Collaborations are thin on the ground on this outing, but when they come along, they come in strong, with the likes of Grime hero JME and RnB bossman Craig David dropping in for some verses, as well as 67 and Denzel Curry. Craig David comes in smooth operator style as always on the chorus of closer You Don’t Know Me, bringing the honey to the bees, and letting AJT shine without overshadowing him with his star power. Alakazam is undoubtedly one of the EP’s fire tracks, running through grime and UK rap hoops, and features verses from JME and Denzel Curry. When you’ve got names like that spitting flows on your tracks, you’d be on edge worrying about being overshadowed, and yet JME’s solid set does nothing but compliment, highlighting that AJ Tracey has graduated from protégé, standing tall and spitting flows as solid as pioneering artists.

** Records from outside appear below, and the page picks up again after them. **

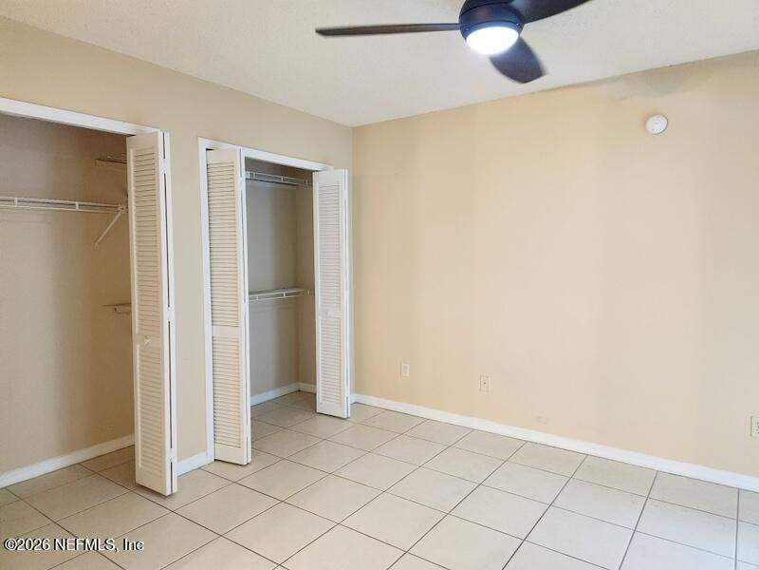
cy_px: 285
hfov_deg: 73.9
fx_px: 504
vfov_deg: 58.9
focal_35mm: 23
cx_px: 380
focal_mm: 5.4
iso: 800
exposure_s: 1/120
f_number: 1.8
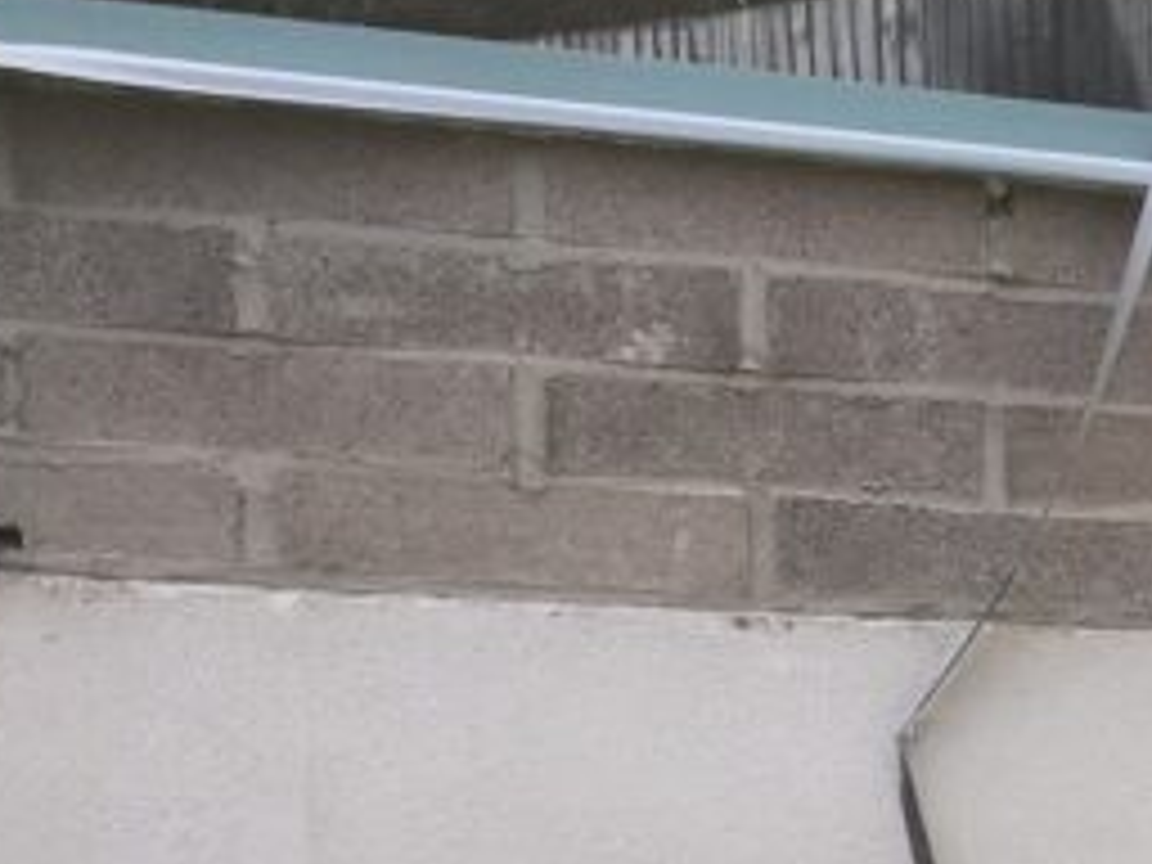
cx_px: 1732
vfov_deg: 12.0
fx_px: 3860
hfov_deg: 15.6
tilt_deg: -11.0
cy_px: 1444
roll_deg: -2.4
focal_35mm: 116
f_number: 2.2
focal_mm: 4.15
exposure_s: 1/364
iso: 25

Whilst AJ Tracey navigates guest spots like a seasoned pro, it’s the moments he rides solo that show off the artist he’s become, allowing him to take over any beat he’s given like he’s Muhammad Ali in the ring on an average day. Shisha is one of his showcase moments, each line he throws is a knockout: “Money stack look real thick, it’s one chunkers. I don’t chill with frauds or no stunters. Dem man fake like Dairylea Dunkers. Take my Arab baby girl for dinner, then a show. Nando’s, Butterfly Chicken, it’s a go. Buss the pussy, she won’t tell me lick it ’cause she know, I ain’t built like that, n****, that’s a no.”
Levelling up and losing himself within a portal of trap, grime, and UK rap riddims, AJ Tracey has ascended from his protégé heights and graduated to a level few achieve at his age. If this is what he’s throwing out as an EP, what the hell is his eventual debut album going to sound like? Get ready Skepta and Stormzy, AJ Tracey is coming to take the crown.